Last August, amidst all the speculation over the Observer’s future, we reported how academics and business figures were threatening to cancel their subscriptions to the Sunday newspaper, following the decision to axe Simon Caulkin’s Observer Management column. Guardian News and Media never re-instated Caulkin and a letter of complaint from nearly 100 leading authors and academics went unpublished.

Perhaps unsurprisingly, the Observer did not later report how the Work Foundation had named Caulkin columnist of the year at the end of January. As noted by Private Eye in its latest issue (1255): “Newspapers usually trumpet awards their writers win.

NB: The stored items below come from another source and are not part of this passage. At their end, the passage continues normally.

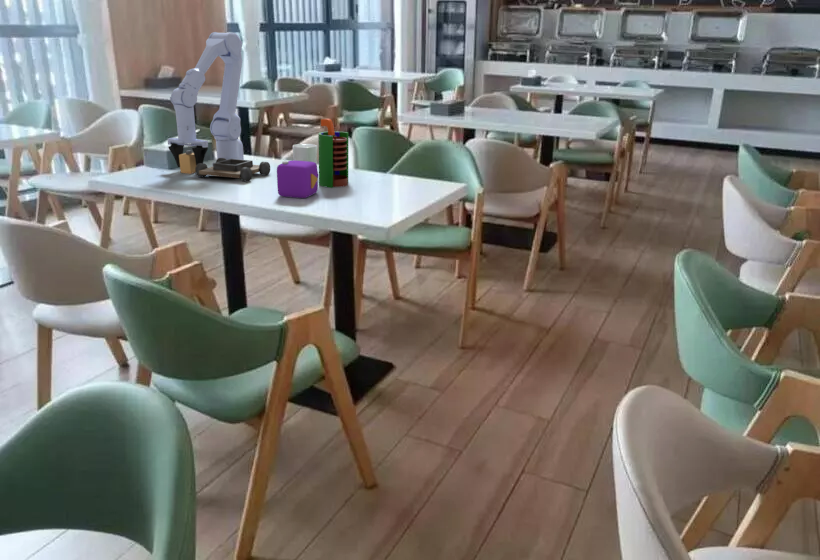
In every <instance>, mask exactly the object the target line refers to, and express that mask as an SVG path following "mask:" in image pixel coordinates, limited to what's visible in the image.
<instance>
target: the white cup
mask: <svg viewBox="0 0 820 560" xmlns="http://www.w3.org/2000/svg"><path fill="white" fill-rule="evenodd" d="M292 155H293V160H295V161H309V162H314V163H316V164H317V165H318V163H317V162H318V145H317V144H314V143H297V144H293V145H292Z"/></svg>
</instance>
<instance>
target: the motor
mask: <svg viewBox="0 0 820 560" xmlns="http://www.w3.org/2000/svg"><path fill="white" fill-rule="evenodd" d="M320 127H326V128H327V131H321V132H320V131H319V132H318V136H317V137H318V186H321V187H324V188H331V189H333V188H341V187H346V186H348V183H349V132H348V131H347V132H346V131H335V128H334V127H335V126H334V122H333V120H332V119H331V118H321V119H320Z"/></svg>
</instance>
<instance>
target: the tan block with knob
mask: <svg viewBox="0 0 820 560" xmlns="http://www.w3.org/2000/svg"><path fill="white" fill-rule="evenodd" d="M179 161H180V167H179V169H180V170H179V171H180V173H181V174H189V175H190V174H194V173H195V174H196V172H195V168H196V160H195V155H194V152H193V150H185V152H183V154H180V155H179Z"/></svg>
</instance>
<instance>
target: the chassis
mask: <svg viewBox="0 0 820 560" xmlns="http://www.w3.org/2000/svg"><path fill="white" fill-rule="evenodd" d="M212 164H213V165H212V166H210V167H208V165H207V164H206V163H204V162H203V163H198V164H197V165H196V168H195V175H196V177H198V178H205V177H207V176H214V177H224V178H235V179H240V180H241V181H242V182H245V183H246V182H250V181H251V180H252V178H253V175H254V174H257V173H259V174H260V175H261V176H269V174H271V173H270V172H271V165H270V163H269V162H268V161H261V162H260V163H259V164H254V163H253V160H250V159H249V160H248V159H244V160H240V159H227V160H226V159H225V158H218V159H217V158H216V162H213V163H212Z"/></svg>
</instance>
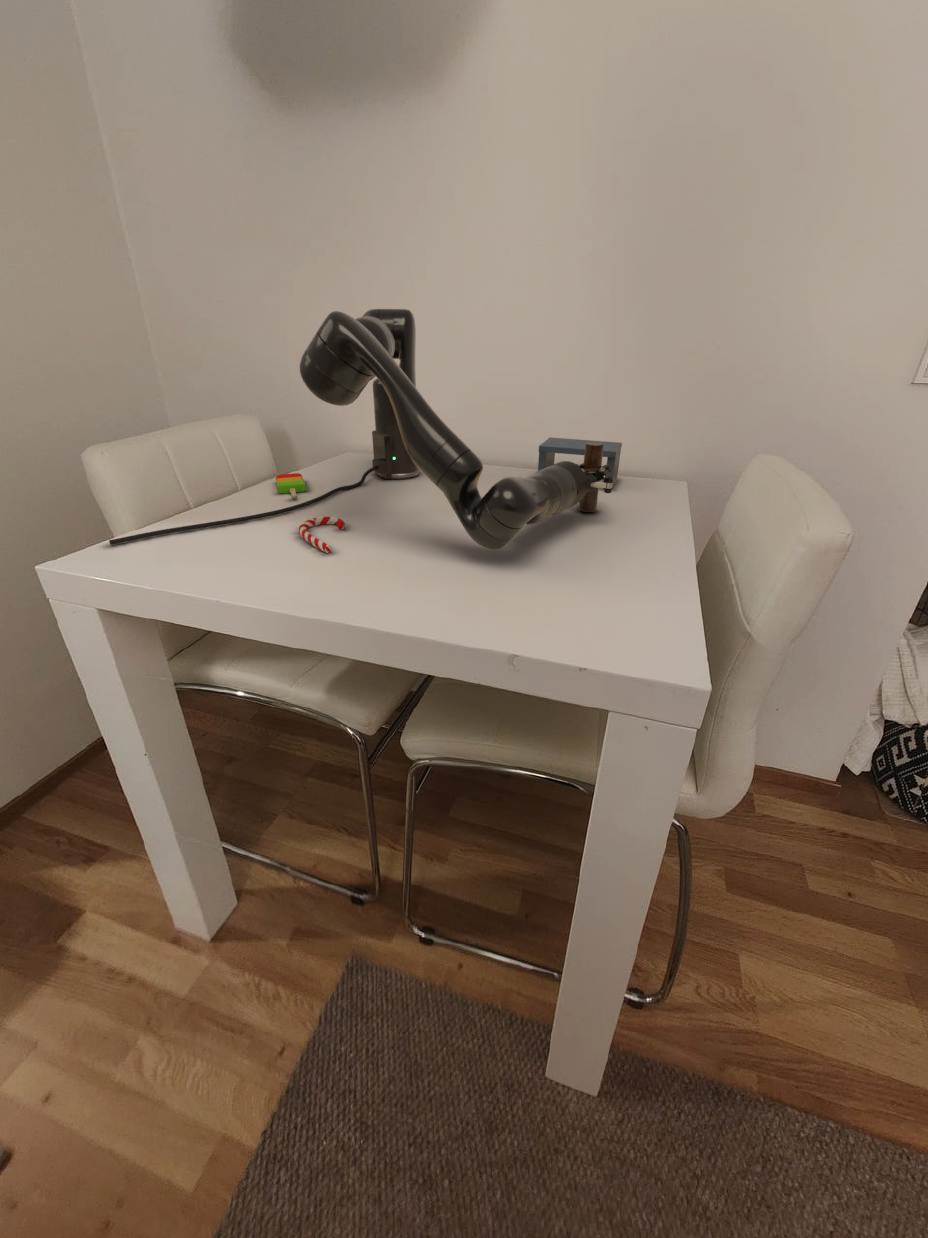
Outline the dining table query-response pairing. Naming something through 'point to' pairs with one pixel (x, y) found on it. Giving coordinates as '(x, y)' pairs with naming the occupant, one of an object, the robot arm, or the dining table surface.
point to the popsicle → (290, 483)
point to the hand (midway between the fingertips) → (598, 468)
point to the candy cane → (314, 522)
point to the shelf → (577, 452)
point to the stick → (590, 460)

But the Observer and the Guardian were strangely silent…”

Philip Whiteley, management author, blogger and editor of the Human Capital Forum, who spearheaded the Caulkin complaint, has now launched a new campaign: for more effective coverage of management in UK media.

“It is also a reaction to the feeble coverage of the Kraft-Cadbury merger in mainstream newspapers in which business journalists repeatedly refused to put any tough questions to the Kraft or Cadbury leadership on the very high risks and integration costs that mega-mergers involve,” he said.

Whiteley believes that in reporting the Kraft-Cadbury merger, journalists focused on finances and the offer price rather than management challenges.

“The error common to the banks and the Kraft-Cadbury affair is to imagine that the management task, even though it is responsible for delivering the vast bulk of the returns from investment strategies of banking employees, or take-over activity respectively, is still bizarrely regarded as a junior matter, not front-page material,” Whiteley argued in a recent blog post, criticising both the Financial Times’ and the Telegraph’s coverage.

The new management project will collect blogs and other web news sections and launch a ‘blog of blogs’ – “a summary from the management blogosphere”.

Whiteley will circulate this to the Human Capital Forum’s database (16,000 subscribers) on a monthly basis, with the possibility of extending that to the databases of all participants.

“The aim is to provide more critical coverage of governance and management in the public and private sectors,” Whiteley said.

He cited a comment left on his blog, as another prompt for the new network:

“There was a time when papers like the FT and others had the expertise and inclination to dispel the myths of uttered corporate statements. Alas, no longer. The institutions that were supposed to be ever vigilant and fearless are now content to simply cover the passing parade. One has to read the right blogs and the right books to get any sense of objective insight into what’s going on. A real shame.”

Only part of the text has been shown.